Skeletons in the closet III – ah, here it is…

by johnwilliamlindsay

John B. Lindsay – Junior.  born in Iowa, about 1846-1848, depending on which document you believe.  His father went west when he was young.  The judge who oversaw the care of the children after their mother died called him “a sickly child”  so his care was for some years relegated to the poorhouse in Muscatine, Iowa.  The second of two known John Lindsay’s in our genealogy, it is unlikely he had any recollection of his father, or mother for that matter.  The fact that he is a tragic figure did not keep the family from seeing him as a disgrace.   Sometime between 1856 and 1859, he was “claimed” by his aunt, Susanna Lindsay Johnston, and taken to the city of Rockford, IL.    His sister Susan was likely already there, while Lizzie and Thomas Hamilton Lindsay stayed in Iowa, working in farm homes.

We know nothing of John B. Jr.’s life before October of 1863, when he enlisted in Capt. Witt’s company B of the 2nd Illinois Cavalry.  His enlistment papers list him as having sandy hair, hazel eyes being 5′ 7″ tall and of average build.    He served without distinction, guarding railroads and bridges and pretty much doing mop up operations after Grant had gone east, Sherman was starting for the sea, and Custer was cutting a wide swath across Louisiana and Mississippi.   The second (later combined into the fourth) Illinois Cavalry may have been involved in the Red River Campaign, as their final posting was at Waco Texas, as an occupation force.   It should be remembered that as a three year enlistee, he was obligated until October of 1866, unless released sooner.  Officers, on the other hand, mostly resigned their commissions and went home when the war was over.   When there was a muster on January 1, 1866, he was listed as a deserter, to be “stopped” for a variety of equipment including a Spencer Carbine, two swords, one dress and one battle sword – and two army ponies.  Thanks to my nephew Rich, I have the battle sword, rescued from a pile of items being prepared for a rummage sale.    It should be noted that in 1888, there was a general amnesty for this class of deserter, since there was no one to pay them or drill them, generally they just started walking.   Being stopped with a couple of army ponies was an entirely different matter.

Eventually, he arrived home in Illinois.  By 1870 he was living in Byron Illinois, with his cousin Thomas L. Johnston, also a civil war Veteran.  It’s not likely that the welcome was  a very warm one.   He was a soldier in a pacifist family, and it is likely that by this time, he was drinking at least regularly, another trait that would not have gone over well.  He worked with his cousin, (who had been widowed by the death of his cousin Susan in 1864)  They worked as plasterers and painters in southern Ogle County in the area of Byron and Stillman Valley.  Thomas L. Johnston is buried in Stillman Valley Cemetery.

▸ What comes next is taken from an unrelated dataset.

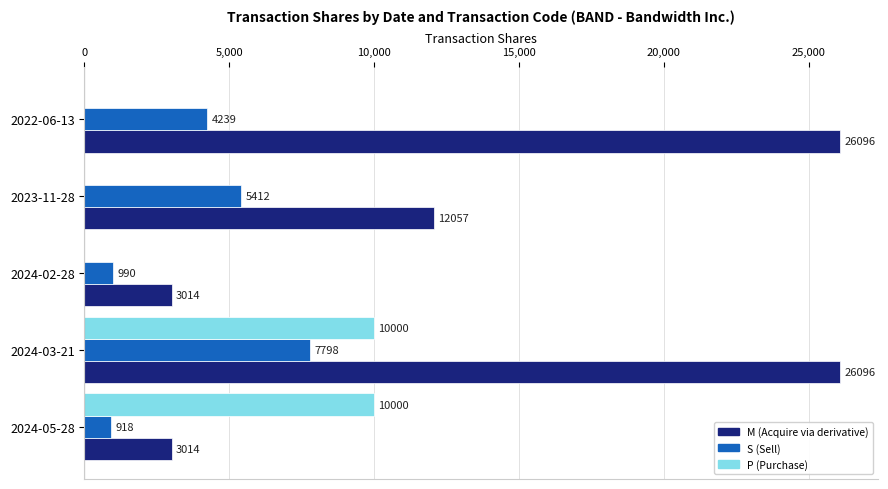

What are all the series names shown in the legend?

M (Acquire via derivative), S (Sell), P (Purchase)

John B. eventually left Illinois and found his way to Arizona, where he worked, at least for a time for the family of a Robert Anderson, who were sheep ranchers on Canyon Diablo, near Chavez Pass, near Flagstaff.  John was a member of the Grand Army of the Republic, Flagstaff chapter, which was headed by a lawyer with the auspicious name of J. Guthrie Savage.  John B. had a short correspondence with my grandfather, Samuel Jacob Lindsay.   By 1892, the drinking had become more problematic, and when his horse was found wandering the streets of Flagstaff one morning, the sheriff, apparently tired of trying to dry him out, ordered him to the insane asylum in Phoenix. (104 miles away, according to one of Savages letters to my grandfather.)  The plan, apparently was to transport him to Prescott by stage, and then to Phoenix by train.   Here, the story breaks down.  One account is that he was briefly left in the care of the stationmaster,  whereupon he grabbed the pistol of a passerby and mortally wounded himself.  The other account, was that he hung himself in a cell.  But then, dead, then as now, is dead.  “John was his own worst enemy, but none could have known him so close to his own end,” wrote Savage to S.J. Lindsay in April of 1892.

A brief newspaper clipping sent to S.J. Lindsay by Mrs. Anderson simply said that he died by his own hand and was buried in a paupers grave in Prescott.  As of this writing, there are no records of unmarked graves, and no real hope of gaining any more details.  My dear sweet Aunt Etta upon being confronted with this information, acknowledged that she knew of the story, but was unsure of the details.  My dad, after allowing me to dig on my own for many years, finally gave up the brown envelope containing the correspondence from all players.  His justification: “Just wanted to make sure you weren’t just diggin’ up dirt.”